A strong answer also mentions the write cost: "Every index I add slows down writes on this table. For a write-heavy orders table processing thousands of inserts per second, I'd keep the index count to 3-4 maximum and rely on composites to cover multiple query shapes."
Red flag to interviewers: a candidate who says "I'll add indexes on all the columns we query on" without considering write impact or composite coverage. That tells them you've never operated a write-heavy table at scale.
Show your indexing discipline
"I only add indexes backed by EXPLAIN ANALYZE evidence from a real slow query. Speculative indexes cost every write and help no reads."
Quick Recap
- Every index adds write amplification: each INSERT, UPDATE, or DELETE must update all applicable B-tree indexes.
- Storage doubles or triples because each index is a full, ordered copy of the indexed columns.

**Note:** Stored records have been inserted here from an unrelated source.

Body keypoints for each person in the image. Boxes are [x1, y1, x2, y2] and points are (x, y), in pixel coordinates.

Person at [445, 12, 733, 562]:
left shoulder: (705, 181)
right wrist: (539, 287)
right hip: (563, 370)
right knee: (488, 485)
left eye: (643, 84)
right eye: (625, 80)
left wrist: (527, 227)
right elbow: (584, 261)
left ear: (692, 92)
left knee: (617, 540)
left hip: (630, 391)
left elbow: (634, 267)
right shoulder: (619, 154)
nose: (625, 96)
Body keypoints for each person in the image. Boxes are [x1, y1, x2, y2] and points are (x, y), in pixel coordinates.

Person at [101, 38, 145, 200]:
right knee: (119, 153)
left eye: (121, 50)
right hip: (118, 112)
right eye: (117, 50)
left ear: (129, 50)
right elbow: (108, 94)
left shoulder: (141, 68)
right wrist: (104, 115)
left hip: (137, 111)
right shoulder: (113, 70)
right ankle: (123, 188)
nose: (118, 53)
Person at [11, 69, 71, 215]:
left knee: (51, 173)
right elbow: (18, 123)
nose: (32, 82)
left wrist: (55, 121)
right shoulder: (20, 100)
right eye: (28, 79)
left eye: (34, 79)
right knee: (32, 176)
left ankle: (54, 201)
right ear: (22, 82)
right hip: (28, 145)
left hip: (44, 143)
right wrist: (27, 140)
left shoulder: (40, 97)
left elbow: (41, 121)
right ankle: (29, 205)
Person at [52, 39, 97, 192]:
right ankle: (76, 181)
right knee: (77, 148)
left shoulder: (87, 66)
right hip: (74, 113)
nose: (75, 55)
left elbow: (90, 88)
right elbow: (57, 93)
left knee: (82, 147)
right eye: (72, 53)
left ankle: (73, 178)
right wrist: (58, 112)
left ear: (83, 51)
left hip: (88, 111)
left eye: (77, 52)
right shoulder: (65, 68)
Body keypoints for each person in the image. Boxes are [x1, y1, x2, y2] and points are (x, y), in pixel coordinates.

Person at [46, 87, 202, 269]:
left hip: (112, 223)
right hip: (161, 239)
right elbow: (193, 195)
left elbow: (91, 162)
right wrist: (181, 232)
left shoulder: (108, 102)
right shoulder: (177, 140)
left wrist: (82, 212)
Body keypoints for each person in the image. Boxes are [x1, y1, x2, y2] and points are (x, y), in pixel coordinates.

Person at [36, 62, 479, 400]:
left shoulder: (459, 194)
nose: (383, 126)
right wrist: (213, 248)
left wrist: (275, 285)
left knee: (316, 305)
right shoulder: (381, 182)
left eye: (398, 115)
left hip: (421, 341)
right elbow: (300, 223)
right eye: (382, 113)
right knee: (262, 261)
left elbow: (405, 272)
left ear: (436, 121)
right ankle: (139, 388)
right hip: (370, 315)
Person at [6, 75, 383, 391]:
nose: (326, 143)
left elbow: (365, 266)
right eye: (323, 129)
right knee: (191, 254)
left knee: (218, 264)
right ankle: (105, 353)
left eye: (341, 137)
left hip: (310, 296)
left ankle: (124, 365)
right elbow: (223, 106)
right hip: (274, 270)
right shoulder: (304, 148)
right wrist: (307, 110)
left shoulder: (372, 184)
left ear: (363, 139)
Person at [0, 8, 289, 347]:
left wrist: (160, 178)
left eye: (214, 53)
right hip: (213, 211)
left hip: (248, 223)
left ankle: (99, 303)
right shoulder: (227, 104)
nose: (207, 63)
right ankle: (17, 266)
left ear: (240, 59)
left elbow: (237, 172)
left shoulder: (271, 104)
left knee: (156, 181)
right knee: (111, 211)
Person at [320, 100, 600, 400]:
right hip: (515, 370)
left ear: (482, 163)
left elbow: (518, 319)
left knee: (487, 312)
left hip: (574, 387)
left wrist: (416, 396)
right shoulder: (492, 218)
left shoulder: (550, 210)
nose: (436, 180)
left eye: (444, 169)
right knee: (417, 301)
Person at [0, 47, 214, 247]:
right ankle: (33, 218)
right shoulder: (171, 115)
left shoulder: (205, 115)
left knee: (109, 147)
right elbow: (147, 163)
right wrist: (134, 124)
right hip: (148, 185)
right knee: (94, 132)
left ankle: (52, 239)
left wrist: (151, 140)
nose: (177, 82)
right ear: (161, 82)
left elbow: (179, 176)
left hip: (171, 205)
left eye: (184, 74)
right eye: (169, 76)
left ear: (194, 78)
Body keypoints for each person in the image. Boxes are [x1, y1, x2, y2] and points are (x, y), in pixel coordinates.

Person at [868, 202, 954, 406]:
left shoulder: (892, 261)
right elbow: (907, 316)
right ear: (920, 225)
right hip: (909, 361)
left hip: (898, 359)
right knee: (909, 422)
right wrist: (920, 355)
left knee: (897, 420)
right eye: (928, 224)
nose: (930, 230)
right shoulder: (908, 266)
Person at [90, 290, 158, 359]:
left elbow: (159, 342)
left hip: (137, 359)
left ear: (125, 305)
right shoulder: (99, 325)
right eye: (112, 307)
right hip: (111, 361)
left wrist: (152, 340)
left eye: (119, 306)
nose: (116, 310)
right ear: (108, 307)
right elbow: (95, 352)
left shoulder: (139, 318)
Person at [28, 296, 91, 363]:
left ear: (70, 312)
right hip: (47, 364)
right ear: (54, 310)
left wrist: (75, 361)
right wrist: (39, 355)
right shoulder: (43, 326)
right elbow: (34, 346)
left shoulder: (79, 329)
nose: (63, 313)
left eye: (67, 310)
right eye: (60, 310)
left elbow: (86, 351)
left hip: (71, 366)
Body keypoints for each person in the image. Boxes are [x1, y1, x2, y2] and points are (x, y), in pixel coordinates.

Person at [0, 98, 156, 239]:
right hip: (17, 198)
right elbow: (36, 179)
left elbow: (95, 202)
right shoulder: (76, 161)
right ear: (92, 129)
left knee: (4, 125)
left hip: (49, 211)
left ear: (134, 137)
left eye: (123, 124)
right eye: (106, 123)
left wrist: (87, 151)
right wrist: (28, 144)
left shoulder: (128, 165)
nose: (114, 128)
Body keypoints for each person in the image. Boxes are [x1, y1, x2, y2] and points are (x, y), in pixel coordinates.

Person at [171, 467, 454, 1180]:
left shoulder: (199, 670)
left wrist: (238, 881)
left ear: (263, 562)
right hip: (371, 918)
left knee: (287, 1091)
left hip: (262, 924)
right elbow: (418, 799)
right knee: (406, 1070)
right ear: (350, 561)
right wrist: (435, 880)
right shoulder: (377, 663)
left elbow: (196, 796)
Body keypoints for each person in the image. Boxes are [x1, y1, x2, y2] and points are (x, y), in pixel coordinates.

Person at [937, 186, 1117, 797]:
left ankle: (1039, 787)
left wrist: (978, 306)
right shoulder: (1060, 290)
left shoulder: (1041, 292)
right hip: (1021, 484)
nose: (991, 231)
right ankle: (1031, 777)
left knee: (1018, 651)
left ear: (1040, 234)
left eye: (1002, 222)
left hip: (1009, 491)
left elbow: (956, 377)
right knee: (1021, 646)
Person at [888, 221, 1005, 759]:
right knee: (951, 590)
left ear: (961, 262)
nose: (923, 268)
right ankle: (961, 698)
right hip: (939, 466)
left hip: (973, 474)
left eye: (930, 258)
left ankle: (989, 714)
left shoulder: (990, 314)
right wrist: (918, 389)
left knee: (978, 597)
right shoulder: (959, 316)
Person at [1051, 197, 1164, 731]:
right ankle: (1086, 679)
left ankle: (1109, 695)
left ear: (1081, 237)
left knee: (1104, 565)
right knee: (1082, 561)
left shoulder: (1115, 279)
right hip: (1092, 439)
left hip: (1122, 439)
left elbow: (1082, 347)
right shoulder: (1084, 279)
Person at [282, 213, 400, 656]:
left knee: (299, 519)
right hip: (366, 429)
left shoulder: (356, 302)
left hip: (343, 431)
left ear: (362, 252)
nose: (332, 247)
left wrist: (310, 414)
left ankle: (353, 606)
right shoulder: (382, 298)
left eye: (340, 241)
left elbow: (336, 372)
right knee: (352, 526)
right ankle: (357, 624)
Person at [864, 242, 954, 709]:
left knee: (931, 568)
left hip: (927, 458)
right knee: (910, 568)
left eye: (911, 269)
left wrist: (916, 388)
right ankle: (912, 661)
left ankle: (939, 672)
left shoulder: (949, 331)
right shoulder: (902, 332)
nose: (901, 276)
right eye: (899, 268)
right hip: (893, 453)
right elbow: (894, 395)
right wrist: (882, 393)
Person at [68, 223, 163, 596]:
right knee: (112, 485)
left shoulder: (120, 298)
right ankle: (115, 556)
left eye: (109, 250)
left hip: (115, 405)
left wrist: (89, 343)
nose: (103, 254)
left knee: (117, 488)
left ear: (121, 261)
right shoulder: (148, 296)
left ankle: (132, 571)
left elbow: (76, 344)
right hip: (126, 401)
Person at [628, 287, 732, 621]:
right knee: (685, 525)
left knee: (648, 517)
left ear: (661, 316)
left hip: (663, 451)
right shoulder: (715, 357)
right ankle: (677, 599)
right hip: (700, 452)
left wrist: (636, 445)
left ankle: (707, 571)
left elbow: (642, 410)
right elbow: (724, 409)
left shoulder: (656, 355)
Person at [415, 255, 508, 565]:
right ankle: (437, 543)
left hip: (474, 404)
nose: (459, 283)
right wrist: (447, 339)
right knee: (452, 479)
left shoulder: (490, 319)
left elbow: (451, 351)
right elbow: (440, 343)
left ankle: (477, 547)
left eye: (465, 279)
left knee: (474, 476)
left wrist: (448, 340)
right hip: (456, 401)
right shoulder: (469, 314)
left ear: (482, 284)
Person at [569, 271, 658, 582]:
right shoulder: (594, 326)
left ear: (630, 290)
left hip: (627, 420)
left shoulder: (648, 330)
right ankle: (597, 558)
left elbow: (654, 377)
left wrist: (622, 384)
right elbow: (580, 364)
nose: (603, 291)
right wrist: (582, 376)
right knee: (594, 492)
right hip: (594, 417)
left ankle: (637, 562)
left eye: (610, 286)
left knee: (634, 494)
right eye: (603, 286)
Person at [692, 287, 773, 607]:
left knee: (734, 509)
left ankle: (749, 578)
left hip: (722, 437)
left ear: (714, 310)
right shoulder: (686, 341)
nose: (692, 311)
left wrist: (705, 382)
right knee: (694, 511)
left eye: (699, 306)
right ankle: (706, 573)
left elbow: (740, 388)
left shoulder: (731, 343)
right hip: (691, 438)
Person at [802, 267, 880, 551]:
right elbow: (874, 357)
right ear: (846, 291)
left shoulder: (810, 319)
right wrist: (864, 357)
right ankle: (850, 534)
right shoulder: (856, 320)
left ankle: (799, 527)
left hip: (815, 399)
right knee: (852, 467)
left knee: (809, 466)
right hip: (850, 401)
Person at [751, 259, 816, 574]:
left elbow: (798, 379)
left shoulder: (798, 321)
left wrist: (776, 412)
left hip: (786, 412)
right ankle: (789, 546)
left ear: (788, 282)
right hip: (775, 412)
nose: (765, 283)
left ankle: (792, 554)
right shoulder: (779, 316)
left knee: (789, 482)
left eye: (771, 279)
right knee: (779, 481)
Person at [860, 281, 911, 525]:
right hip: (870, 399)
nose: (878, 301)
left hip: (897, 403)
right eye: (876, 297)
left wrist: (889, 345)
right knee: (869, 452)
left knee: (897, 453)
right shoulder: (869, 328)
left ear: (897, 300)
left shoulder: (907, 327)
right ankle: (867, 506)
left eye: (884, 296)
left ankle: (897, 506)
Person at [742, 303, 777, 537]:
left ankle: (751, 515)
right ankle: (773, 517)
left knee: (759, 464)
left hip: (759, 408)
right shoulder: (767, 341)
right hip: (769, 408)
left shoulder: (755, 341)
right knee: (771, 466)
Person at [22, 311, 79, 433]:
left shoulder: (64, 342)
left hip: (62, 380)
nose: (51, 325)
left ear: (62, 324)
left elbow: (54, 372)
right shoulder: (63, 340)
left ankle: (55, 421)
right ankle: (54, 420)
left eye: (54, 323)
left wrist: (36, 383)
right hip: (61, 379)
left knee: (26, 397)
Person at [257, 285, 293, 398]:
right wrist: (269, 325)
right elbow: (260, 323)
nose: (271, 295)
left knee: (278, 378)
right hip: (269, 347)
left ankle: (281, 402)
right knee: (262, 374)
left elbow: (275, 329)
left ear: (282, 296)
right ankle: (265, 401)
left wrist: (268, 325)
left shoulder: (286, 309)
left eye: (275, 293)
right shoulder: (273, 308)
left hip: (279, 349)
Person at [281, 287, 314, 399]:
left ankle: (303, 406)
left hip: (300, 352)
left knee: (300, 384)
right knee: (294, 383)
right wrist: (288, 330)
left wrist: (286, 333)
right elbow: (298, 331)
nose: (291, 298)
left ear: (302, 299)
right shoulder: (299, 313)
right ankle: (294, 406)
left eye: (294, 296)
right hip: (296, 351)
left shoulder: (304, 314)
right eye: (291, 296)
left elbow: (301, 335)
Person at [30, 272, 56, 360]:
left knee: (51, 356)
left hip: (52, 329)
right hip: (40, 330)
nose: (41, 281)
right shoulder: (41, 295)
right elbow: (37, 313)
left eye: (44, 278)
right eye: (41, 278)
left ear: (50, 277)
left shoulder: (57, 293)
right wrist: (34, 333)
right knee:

- Too many indexes confuse the query planner and slow down VACUUM, replication, and backups.
- Add indexes based on EXPLAIN ANALYZE evidence from actual slow queries, not speculatively.
- Composite indexes cover multiple query shapes via the leftmost prefix rule.
- Partial indexes cover hot subsets at a fraction of the cost of a full index.
- Audit regularly: any index with 0 scans in production is pure write overhead.
- Set up quarterly index reviews. Treat your index list like code: it needs maintenance.
- When in doubt, start with fewer indexes. You can always add one later with EXPLAIN ANALYZE evidence. Removing one is harder because you need to prove nothing depends on it.
- Composite indexes are your best friend. One well-designed composite on
(a, b)replaces two separate single-column indexes onaandbfor most query shapes.